Fixed In Version: glusterfs-3.5.4
Doc Type: Bug Fix
Doc Text:
Clone Of: 1200677
Environment:
Last Closed: 2015-06-03 21:09:17 UTC
Regression: ---
Mount Type: ---
Documentation: ---
CRM:
Verified Versions:


Attachments (Terms of Use)

Description Ravishankar N 2015-03-11 11:06:49 UTC
+++ This bug was initially created as a clone of Bug #1200677 +++

Description of problem:

Crash and core dump observed during disk replacement

Version-Release number of selected component (if applicable):

[root@rhsauto024 tmp]# rpm -qa | grep glusterfs
glusterfs-libs-3.6.0.50-1.el6rhs.x86_64
samba-glusterfs-3.6.509-169.4.el6rhs.x86_64
glusterfs-devel-3.6.0.50-1.el6rhs.x86_64
glusterfs-api-3.6.0.50-1.el6rhs.x86_64
glusterfs-fuse-3.6.0.50-1.el6rhs.x86_64
glusterfs-server-3.6.0.50-1.el6rhs.x86_64
glusterfs-geo-replication-3.6.0.50-1.el6rhs.x86_64
glusterfs-rdma-3.6.0.50-1.el6rhs.x86_64
glusterfs-debuginfo-3.6.0.50-1.el6rhs.x86_64
glusterfs-3.6.0.50-1.el6rhs.x86_64
glusterfs-cli-3.6.0.50-1.el6rhs.x86_64


How reproducible:

1/1

Tests steps:
====================
1. Create a  1 x 2 replicate volume. Start the volume. 

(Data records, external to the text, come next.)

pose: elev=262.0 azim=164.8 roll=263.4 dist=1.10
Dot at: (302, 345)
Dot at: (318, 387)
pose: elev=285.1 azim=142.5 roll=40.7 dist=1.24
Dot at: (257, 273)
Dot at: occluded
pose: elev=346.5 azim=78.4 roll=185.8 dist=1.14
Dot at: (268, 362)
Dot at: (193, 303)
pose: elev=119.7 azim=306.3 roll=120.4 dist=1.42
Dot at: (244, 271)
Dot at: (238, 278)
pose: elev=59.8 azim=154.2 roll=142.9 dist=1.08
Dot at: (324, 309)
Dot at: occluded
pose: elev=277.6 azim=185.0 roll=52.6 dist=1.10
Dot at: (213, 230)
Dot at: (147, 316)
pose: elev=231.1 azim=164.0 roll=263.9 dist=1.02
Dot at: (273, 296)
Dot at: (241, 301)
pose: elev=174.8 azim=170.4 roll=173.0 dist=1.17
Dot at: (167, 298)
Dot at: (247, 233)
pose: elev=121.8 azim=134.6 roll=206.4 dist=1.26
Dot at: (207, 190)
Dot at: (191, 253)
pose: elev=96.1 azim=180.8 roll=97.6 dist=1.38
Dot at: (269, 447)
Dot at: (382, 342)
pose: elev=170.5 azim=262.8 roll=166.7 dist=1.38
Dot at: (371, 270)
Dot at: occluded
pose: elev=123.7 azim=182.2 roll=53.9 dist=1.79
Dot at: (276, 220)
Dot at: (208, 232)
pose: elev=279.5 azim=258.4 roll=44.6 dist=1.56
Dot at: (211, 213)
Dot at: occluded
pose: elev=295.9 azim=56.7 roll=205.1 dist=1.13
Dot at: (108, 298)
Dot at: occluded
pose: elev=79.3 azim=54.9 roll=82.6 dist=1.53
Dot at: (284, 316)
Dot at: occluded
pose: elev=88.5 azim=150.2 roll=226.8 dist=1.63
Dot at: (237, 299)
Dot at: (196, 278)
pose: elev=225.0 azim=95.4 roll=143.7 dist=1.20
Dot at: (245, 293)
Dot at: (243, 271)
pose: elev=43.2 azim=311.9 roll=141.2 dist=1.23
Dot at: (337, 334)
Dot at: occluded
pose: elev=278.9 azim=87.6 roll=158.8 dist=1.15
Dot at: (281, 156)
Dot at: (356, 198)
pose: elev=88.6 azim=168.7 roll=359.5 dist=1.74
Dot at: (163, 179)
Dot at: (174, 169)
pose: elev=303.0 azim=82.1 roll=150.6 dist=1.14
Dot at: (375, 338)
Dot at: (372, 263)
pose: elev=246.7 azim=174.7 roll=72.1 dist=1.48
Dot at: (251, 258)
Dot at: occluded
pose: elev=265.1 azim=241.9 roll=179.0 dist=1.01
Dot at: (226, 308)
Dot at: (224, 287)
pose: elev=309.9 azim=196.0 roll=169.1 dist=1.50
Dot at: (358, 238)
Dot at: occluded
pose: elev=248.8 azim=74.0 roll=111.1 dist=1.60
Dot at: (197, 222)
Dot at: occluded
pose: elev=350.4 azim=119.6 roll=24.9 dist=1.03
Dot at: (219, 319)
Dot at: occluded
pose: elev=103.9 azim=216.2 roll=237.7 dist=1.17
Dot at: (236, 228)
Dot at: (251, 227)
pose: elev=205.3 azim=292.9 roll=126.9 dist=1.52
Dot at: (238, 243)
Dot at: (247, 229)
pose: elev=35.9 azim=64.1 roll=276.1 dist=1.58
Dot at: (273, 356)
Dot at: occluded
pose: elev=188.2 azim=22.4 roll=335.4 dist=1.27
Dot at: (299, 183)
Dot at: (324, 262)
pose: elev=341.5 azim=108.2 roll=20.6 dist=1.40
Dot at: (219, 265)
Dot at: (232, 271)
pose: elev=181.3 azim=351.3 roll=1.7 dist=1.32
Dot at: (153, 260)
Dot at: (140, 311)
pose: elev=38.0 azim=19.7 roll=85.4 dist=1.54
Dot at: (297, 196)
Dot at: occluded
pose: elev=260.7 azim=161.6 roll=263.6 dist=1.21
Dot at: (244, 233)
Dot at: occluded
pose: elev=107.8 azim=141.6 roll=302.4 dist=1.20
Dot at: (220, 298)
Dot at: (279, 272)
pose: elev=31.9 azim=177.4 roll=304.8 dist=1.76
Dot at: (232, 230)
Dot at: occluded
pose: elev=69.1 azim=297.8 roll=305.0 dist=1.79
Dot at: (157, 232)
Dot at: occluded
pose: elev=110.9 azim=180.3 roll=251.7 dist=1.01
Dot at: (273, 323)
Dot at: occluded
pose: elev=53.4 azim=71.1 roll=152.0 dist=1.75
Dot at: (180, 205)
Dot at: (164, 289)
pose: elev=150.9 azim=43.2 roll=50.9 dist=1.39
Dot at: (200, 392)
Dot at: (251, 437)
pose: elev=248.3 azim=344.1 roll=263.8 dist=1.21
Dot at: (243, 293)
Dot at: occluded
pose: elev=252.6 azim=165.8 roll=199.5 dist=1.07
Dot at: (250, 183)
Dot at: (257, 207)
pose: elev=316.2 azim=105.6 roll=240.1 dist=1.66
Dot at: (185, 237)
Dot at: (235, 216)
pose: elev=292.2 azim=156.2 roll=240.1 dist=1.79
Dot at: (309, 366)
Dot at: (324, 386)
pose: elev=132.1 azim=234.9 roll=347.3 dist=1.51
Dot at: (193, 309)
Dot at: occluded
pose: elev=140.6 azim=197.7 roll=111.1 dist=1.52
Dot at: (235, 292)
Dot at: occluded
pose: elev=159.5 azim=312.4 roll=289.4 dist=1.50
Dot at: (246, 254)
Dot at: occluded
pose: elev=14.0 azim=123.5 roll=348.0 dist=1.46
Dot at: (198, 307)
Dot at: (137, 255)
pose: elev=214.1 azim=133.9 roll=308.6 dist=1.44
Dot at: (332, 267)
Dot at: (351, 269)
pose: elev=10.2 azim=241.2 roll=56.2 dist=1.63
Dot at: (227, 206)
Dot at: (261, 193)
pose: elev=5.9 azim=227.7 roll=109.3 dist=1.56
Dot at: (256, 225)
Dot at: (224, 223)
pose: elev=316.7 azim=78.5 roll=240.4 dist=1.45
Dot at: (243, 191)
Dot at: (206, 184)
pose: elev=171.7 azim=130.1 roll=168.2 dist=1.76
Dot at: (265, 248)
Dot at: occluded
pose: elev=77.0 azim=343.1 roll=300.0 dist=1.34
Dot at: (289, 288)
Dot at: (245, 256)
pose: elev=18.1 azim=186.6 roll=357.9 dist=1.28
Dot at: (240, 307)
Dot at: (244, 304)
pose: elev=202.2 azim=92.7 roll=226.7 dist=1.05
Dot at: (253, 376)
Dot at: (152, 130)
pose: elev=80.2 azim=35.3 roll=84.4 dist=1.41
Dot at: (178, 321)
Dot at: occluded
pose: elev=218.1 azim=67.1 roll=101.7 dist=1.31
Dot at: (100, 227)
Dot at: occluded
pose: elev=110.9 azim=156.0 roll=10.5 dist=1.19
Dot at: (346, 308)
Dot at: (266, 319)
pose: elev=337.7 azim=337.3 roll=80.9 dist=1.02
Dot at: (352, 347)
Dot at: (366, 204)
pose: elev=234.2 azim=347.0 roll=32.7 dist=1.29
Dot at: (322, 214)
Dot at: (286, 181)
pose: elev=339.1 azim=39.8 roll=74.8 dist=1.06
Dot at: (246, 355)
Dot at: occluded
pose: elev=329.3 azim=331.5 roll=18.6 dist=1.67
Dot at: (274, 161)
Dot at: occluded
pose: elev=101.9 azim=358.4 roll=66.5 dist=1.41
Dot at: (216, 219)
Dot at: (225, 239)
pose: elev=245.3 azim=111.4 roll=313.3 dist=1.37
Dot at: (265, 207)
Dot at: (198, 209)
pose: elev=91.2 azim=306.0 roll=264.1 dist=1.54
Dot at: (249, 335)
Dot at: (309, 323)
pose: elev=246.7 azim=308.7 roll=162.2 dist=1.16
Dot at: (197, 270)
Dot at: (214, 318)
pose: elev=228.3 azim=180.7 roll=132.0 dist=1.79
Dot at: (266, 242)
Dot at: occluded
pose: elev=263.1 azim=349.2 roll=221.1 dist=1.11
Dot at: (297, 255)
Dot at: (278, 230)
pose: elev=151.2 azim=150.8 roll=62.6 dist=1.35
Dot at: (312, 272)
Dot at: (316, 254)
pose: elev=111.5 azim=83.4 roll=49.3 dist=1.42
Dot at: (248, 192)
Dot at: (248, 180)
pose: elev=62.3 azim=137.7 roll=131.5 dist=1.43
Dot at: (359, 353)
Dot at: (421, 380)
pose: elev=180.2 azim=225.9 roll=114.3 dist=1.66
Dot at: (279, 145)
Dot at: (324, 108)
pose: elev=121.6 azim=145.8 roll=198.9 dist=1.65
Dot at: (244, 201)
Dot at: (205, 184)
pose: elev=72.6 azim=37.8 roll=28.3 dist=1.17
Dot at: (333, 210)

2. Create fuse mount. Create files and directories from mount. 

3. Bring down brick2. Simulate disk replacement (kill the brick2, remove the contents of brick2 including the ".glusterfs" directory)

4. Bring back brick2. 

5. add a iptable rule on brick1 to block the incoming data to brick1 port so that mount process have a disconnect to brick1. (simulating network dis-connection)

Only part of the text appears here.